Non, la solution c’est de changer la manière de faire de la politique. Il s’agit pour les partis de retrouver du sens et de renouer avec la tradition du compagnon de route (NDLR : têtes d’affiche sympathisantes du PCF). Il faut que les partis politiques se mettent au diapason de cette envie citoyenne de participer à la vie politique. Les partis politiques ne remplissent plus leurs fonctions de base : celle d’instruire le débat et de poser les enjeux, de sélectionner les candidats sur des lignes claires. D’une certaine manière, ils s’en remettent à l’opinion comme arbitre des débats comme aux électeurs via les primaires. Le monde a changé, le rapport des individus aux institutions a évolué. La forme partisane doit donc prendre acte de ce changement et s’adapter, pour dialoguer avec des citoyens considérés comme des adultes, et non pour leur servir les discours qu’ils attendent pour mieux les ignorer ensuite.

(rouge : mauvaise opinion // bleu : bonne opinion)

Depuis quelques années, les partis se sont détachés de leur base militante (aussi bien sur le financement que sur leur médiatisation). La baisse de l’adhésion des Français vis-à-vis des formations politiques n’est-il pas finalement un simple retour de bâton ? 

Le PS ne fabrique plus de carrière élective ou de plus en plus difficilement. A l’inverse du FN qui est le parti pour faire de la politique son métier. Cela fait très longtemps que le PS est un parti de cadres. Il avait tendance à s’appuyer sur ses enjeux d’appareil plutôt que d’inspirer de ses militants. Désir d’avenir était une tentative pour renouveler la base militante mais il s’est soldé par une défaite. Comme il n’y a que la victoire qui est belle et que Ségolène a perdu en 2007, on a oublié l’innovation qui était mise en œuvre et qui devait être poursuivie.

Le PS n’a pas donné suite à ses tentatives de s’inspirer des campagnes américaines afin d’impliquer ce réseau militant et extra-militant. Le Parti socialiste a laissé en jachère les éleecteurs de la primaire de 2011 et n’a pas chercher à animer ce réseau-là. Dans les appareils politiques, il y a une crainte de s’ouvrir. Ils ne veulent pas risquer d’en perdre la maitrise. Tant que la politique sera toujours dans la maitrise des appareils partisans, ils tourneront le dos aux électeurs.

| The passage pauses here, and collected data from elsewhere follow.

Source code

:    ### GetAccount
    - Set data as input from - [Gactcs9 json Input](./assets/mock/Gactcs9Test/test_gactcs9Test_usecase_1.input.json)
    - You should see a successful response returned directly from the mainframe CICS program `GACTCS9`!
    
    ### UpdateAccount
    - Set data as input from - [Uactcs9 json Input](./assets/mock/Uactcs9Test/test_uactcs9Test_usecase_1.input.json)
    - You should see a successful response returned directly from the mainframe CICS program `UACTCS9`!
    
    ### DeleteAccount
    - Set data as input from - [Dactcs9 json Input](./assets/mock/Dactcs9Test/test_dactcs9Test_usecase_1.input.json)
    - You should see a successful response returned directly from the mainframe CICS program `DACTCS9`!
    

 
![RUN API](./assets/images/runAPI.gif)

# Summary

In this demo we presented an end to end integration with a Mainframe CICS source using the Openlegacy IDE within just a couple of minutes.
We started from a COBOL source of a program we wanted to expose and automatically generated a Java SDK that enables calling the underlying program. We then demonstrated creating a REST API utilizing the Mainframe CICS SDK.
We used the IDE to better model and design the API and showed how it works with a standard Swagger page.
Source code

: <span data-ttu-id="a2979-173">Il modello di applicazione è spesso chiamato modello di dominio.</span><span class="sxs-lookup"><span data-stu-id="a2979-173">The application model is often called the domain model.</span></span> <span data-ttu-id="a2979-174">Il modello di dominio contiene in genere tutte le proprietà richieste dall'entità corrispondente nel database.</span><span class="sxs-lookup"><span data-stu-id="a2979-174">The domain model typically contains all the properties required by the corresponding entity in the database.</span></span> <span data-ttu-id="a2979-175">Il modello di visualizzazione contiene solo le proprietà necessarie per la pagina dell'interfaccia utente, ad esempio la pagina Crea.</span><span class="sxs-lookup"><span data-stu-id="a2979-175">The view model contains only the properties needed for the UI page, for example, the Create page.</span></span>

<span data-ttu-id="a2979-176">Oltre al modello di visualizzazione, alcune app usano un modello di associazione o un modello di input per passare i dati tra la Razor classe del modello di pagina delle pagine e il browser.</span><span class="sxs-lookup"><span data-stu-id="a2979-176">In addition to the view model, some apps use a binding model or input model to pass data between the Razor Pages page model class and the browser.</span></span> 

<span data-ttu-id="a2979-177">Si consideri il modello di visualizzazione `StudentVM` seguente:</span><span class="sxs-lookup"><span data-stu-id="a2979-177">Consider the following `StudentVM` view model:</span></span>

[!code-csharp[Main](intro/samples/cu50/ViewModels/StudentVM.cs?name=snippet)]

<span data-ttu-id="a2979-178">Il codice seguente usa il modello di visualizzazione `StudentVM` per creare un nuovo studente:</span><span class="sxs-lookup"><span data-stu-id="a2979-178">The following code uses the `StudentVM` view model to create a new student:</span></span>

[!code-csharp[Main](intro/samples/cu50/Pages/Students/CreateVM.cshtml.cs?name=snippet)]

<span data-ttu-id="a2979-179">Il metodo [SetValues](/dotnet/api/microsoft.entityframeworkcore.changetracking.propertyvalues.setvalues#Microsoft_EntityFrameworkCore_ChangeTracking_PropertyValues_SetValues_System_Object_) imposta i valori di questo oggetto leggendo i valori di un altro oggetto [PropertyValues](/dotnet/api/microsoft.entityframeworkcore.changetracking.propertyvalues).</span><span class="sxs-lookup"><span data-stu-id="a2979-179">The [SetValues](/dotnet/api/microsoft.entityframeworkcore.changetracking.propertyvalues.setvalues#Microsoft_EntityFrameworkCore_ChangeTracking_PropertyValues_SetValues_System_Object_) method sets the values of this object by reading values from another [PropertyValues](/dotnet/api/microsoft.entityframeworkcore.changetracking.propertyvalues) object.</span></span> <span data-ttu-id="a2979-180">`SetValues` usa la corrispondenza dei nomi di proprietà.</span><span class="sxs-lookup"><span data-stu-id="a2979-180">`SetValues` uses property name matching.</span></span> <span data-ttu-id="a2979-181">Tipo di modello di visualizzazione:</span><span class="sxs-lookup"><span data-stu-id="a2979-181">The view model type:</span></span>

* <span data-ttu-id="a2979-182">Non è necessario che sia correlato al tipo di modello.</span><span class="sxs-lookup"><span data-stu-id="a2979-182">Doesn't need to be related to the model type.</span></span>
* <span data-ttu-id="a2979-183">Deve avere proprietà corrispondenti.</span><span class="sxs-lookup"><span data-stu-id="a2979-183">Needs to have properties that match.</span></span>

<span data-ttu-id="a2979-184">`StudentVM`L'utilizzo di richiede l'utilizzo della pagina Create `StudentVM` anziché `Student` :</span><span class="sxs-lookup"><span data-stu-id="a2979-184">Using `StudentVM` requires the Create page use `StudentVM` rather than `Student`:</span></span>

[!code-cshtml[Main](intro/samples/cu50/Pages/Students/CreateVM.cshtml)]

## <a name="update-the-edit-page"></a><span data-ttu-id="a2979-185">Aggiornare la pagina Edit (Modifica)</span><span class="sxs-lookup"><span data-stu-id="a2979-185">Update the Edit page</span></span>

Est-ce que la désaffection des partis politiques touchent d’autres organismes publics ? 

  

Les syndicats aussi sont touchés par cette désaffection mais à un moindre niveau. La désaffection s’explique aussi  par la complexification de la forme d’adhésion qui ne correspond pas au désir de donnant-donnant des citoyens. Le milieu associatif à l’ivnerse échappe à cette désaffection. Quant aux médias, ils subissent le même sort réservé aux partis politiques. Les citoyens reprochent le traitement médiatique de la vie politique et attendent une vraie explication, une manière de poser les sujets pour mieux comprendre la complexité du monde. Il y a une vraie exigence exprimée. Et la segmentation de l’information n’aide pas la réhabilitation du paysage politique.